# [Your assignment]
Reproduce word for word the passage from the campus tree article below, starting with "Rare trees added" and going on through "the campus canopy.".

# [Excerpted passage]
= = = =

Rare trees added to central campus landscape
Central campus is adding six rare or endangered trees to its inventory this month. On Monday, students from the Green Umbrella student sustainability organization planted three butternut trees as part of their Earth Month activities. Next week, landscape architecture students will plant three American beech trees to celebrate Arbor Day.
Rhonda Martin, landscape architect in facilities planning and management, said FPM staff select the tree varieties that will be added to the campus canopy.
"While we prefer to plant native species, we also will introduce other species on campus for use in class instruction," Martin said.
She said this week's planting, south of LeBaron Hall and the Border Crossing sculpture, doubles the number of butternut trees on campus. Also known as white walnut trees, about 90 percent of Iowa's butternuts have been killed off by a fungus "canker" disease over the last 40 years. Healthy butternuts can grow up to 60 feet and live more than 80 years.
Next week's planting is west of the Campanile. The Arbor Day event, scheduled for 1 p.m. on April 25, will include a short program in which associate professor and interim landscape architecture chair Carl Rogers will read an Arbor Day proclamation statement. Martin said there are only a handful of American beech trees on campus. They have smooth, silver bark and can grow up to 120 feet and live 80 to 100 years.

= = = =

# [Data for review]
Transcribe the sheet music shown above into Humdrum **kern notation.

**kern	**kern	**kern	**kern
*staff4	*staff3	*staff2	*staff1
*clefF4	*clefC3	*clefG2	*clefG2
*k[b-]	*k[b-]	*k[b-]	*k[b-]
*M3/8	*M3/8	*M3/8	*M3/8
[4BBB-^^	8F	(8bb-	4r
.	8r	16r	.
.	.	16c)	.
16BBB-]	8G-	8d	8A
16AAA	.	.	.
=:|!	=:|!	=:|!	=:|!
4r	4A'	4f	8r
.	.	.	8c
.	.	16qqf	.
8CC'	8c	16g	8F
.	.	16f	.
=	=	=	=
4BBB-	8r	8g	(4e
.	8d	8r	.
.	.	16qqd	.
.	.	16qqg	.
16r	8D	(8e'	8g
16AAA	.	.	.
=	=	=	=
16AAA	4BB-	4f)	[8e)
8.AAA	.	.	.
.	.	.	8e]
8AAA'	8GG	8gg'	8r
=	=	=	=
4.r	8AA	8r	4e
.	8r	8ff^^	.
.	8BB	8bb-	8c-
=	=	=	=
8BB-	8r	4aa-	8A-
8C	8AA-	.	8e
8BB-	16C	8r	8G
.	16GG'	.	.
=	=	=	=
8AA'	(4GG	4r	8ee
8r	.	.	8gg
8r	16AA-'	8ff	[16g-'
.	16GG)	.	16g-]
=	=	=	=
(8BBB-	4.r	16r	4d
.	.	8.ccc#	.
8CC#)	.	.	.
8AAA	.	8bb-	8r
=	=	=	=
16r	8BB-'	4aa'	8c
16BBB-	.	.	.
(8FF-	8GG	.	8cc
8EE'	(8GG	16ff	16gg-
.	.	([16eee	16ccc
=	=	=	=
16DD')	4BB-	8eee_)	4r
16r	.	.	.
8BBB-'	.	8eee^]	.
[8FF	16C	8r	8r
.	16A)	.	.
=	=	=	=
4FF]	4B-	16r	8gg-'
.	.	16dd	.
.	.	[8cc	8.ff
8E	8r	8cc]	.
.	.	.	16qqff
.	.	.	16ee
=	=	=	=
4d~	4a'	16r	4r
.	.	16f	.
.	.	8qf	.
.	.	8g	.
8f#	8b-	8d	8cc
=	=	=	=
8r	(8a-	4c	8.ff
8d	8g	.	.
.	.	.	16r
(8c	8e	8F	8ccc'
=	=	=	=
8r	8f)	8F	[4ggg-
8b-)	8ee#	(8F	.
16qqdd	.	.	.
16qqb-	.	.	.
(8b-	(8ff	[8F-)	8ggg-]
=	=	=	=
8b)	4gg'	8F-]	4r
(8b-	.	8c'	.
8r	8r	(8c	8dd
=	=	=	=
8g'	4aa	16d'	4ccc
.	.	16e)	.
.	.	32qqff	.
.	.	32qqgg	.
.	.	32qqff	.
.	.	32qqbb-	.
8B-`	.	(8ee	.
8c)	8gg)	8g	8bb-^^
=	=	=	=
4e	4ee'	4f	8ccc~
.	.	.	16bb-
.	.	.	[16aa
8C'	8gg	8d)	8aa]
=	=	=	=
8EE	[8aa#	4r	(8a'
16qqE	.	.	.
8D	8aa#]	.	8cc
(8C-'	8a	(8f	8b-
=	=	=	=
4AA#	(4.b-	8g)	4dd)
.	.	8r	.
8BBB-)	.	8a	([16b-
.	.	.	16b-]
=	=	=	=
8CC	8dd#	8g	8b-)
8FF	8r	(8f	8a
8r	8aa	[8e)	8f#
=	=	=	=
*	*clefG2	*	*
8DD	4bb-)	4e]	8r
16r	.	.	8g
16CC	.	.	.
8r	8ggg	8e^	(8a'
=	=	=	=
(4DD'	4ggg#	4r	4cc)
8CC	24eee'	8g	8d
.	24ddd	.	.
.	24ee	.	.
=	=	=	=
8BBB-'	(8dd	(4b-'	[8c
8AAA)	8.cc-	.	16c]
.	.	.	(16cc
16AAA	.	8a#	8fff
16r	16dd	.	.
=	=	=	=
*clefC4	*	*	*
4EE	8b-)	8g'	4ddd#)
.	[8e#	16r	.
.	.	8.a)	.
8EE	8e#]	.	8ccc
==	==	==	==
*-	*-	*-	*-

= = = =

# [Answer to this problem]
Rare trees added to central campus landscape
Central campus is adding six rare or endangered trees to its inventory this month. On Monday, students from the Green Umbrella student sustainability organization planted three butternut trees as part of their Earth Month activities. Next week, landscape architecture students will plant three American beech trees to celebrate Arbor Day.
Rhonda Martin, landscape architect in facilities planning and management, said FPM staff select the tree varieties that will be added to the campus canopy.